Figure 6: Agreement scores for pairs with fixed sentiment anchors reveal that negative sentiment alignment yields lower agreement than positive alignment, even under identical preference gaps.
Topic Contentiousness Effects: Agreement is unduly influenced by topic contentiousness, overriding the effect of preference alignment. Even when preferences are held constant, more contentious topics yield lower agreement.

Figure 7: Agreement scores are modulated by topic contentiousness, with more controversial topics reducing agreement even among aligned pairs.

Openness and Persuadability

Surface-level trends indicate that higher openness correlates with higher agreement, as expected. However, when isolating cases of maximal preference divergence, this effect weakens or disappears. In many cases, increased openness does not reliably increase agreement when agents begin from diametrically opposed positions.

Figure 8: Agreement scores as a function of openness show that the expected positive relationship breaks down under maximal preference divergence.

Model Robustness and Generalization

The authors formalize six behavioral consistency tests, spanning both surface-level and in-depth criteria. All tested models (Qwen2.5, Llama3.1, Gemma, Mistral, Olmo) pass surface-level tests (preference gap and openness correlation), but none pass the in-depth tests (disagreement symmetry, sentiment alignment, and topic independence). These failures are consistent across model sizes and families, indicating that the observed inconsistencies are not idiosyncratic to a particular architecture.

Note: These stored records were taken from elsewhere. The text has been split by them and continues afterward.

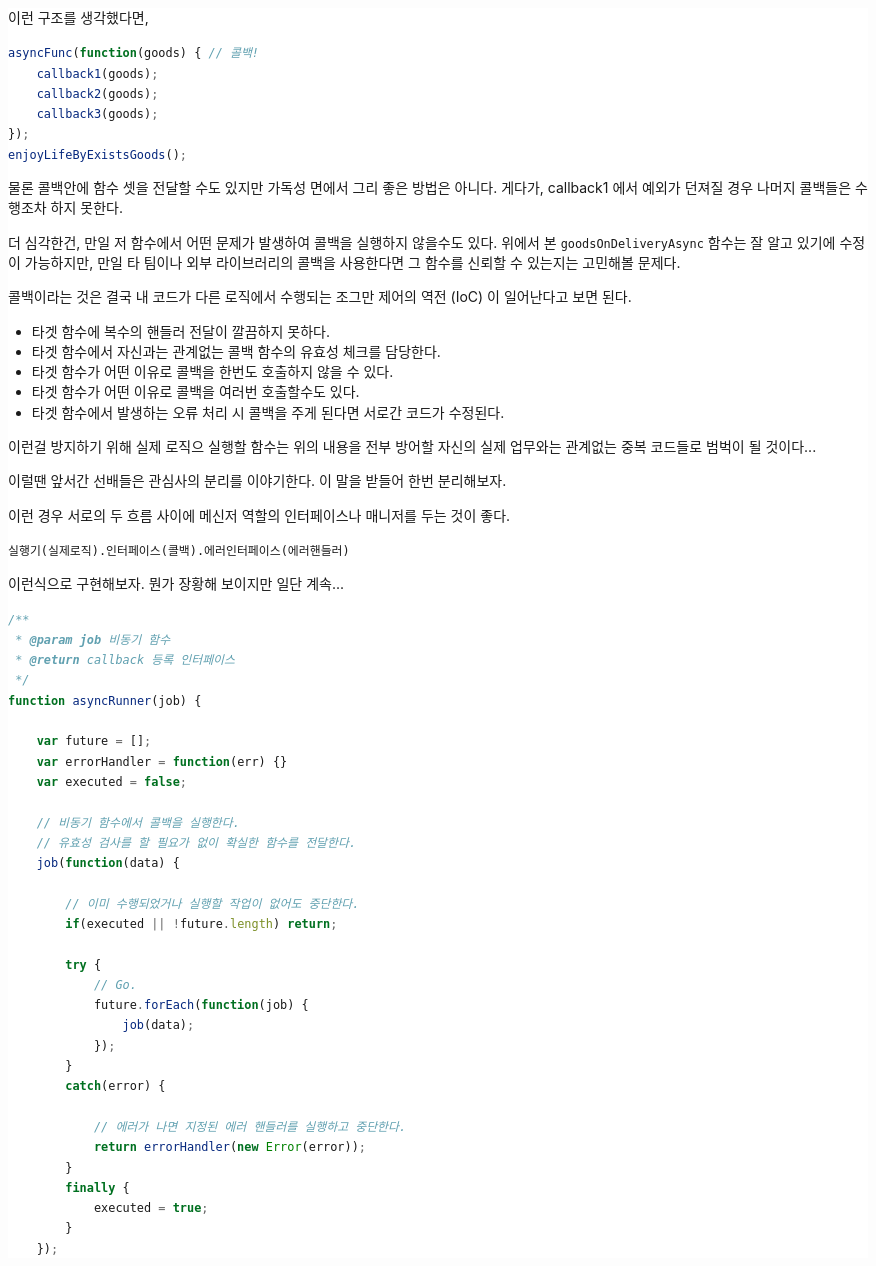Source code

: 이런 구조를 생각했다면,

```javascript
asyncFunc(function(goods) { // 콜백!
    callback1(goods);
    callback2(goods);
    callback3(goods);
});
enjoyLifeByExistsGoods();
```

물론 콜백안에 함수 셋을 전달할 수도 있지만 가독성 면에서 그리 좋은 방법은 아니다. 게다가, callback1 에서 예외가 던져질 경우 나머지 콜백들은 수행조차 하지 못한다.

더 심각한건, 만일 저 함수에서 어떤 문제가 발생하여 콜백을 실행하지 않을수도 있다. 위에서 본 `goodsOnDeliveryAsync` 함수는 잘 알고 있기에 수정이 가능하지만, 만일 타 팀이나 외부 라이브러리의 콜백을 사용한다면 그 함수를 신뢰할 수 있는지는 고민해볼 문제다.

콜백이라는 것은 결국 내 코드가 다른 로직에서 수행되는 조그만 제어의 역전 (IoC) 이 일어난다고 보면 된다.

- 타겟 함수에 복수의 핸들러 전달이 깔끔하지 못하다.
- 타겟 함수에서 자신과는 관계없는 콜백 함수의 유효성 체크를 담당한다.
- 타겟 함수가 어떤 이유로 콜백을 한번도 호출하지 않을 수 있다.
- 타겟 함수가 어떤 이유로 콜백을 여러번 호출할수도 있다.
- 타겟 함수에서 발생하는 오류 처리 시 콜백을 주게 된다면 서로간 코드가 수정된다.

이런걸 방지하기 위해 실제 로직으 실행할 함수는 위의 내용을 전부 방어할 자신의 실제 업무와는 관계없는 중복 코드들로 범벅이 될 것이다...

이럴땐 앞서간 선배들은 관심사의 분리를 이야기한다. 이 말을 받들어 한번 분리해보자.

이런 경우 서로의 두 흐름 사이에 메신저 역할의 인터페이스나 매니저를 두는 것이 좋다.

```
실행기(실제로직).인터페이스(콜백).에러인터페이스(에러핸들러)
```

이런식으로 구현해보자. 뭔가 장황해 보이지만 일단 계속...

```javascript
/**
 * @param job 비동기 함수
 * @return callback 등록 인터페이스
 */
function asyncRunner(job) {

    var future = [];
    var errorHandler = function(err) {}
    var executed = false;

    // 비동기 함수에서 콜백을 실행한다.
    // 유효성 검사를 할 필요가 없이 확실한 함수를 전달한다.
    job(function(data) {

        // 이미 수행되었거나 실행할 작업이 없어도 중단한다.
        if(executed || !future.length) return;

        try {
            // Go.
            future.forEach(function(job) {
                job(data);
            });
        }
        catch(error) {

            // 에러가 나면 지정된 에러 핸들러를 실행하고 중단한다.
            return errorHandler(new Error(error));
        }
        finally {
            executed = true;
        }  
    });
```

External Validity: Diversity, Naturalness, and Faithfulness

The paper also evaluates the external validity of simulated dialogues:

Diversity: Most agents produce diverse conversations, as measured by Self-BLEU.
Naturalness: Human annotators rate the majority of conversations as plausibly human, though naturalness declines with conversation length.
Faithfulness: Dialogues generally reflect the demographic and persona attributes specified in agent prompts.

Figure 9: (a) Distribution of diversity scores across agents; (b) Naturalness decreases with conversation length, but faithfulness remains stable.

Implications and Future Directions

The findings have significant implications for the use of LLM agents in social simulation and behavioral research:

Internal Consistency as a Core Criterion: The results demonstrate that current LLM agents, despite surface-level plausibility, systematically fail to maintain internal behavioral coherence. This undermines their reliability as substitutes for human participants in research settings where trait-driven consistency is essential.
Suppression of Disagreement and Sentiment Asymmetry: The strong bias toward agreement and the penalization of negative sentiment suggest that LLMs are not neutral simulators of social behavior, but are shaped by alignment and safety tuning that may distort emergent group dynamics.
Framework Extensibility: The modular probing framework can be extended to other latent traits (e.g., agreeableness, neuroticism) and broader demographic or topical domains, providing a generalizable tool for evaluating behavioral consistency in LLM agents.

Future work should focus on:

Expanding the range of latent traits and conversational contexts.
Developing LLM architectures or training regimes that explicitly model and enforce internal state coherence.
Integrating social theory to inform the design of agent profiles and interaction protocols.
Evaluating the impact of alignment and safety tuning on emergent group-level behaviors.

Conclusion

This paper provides a rigorous evaluation of behavioral coherence in LLM agents, revealing that current models systematically fail to maintain internal consistency between stated preferences, openness, and conversational behavior. These failures persist across model families and sizes, challenging the substitution thesis that LLM agents can reliably stand in for humans in social simulation. The proposed framework offers a principled approach for diagnosing and addressing these limitations, and should serve as a foundation for future research on the behavioral fidelity of synthetic agents.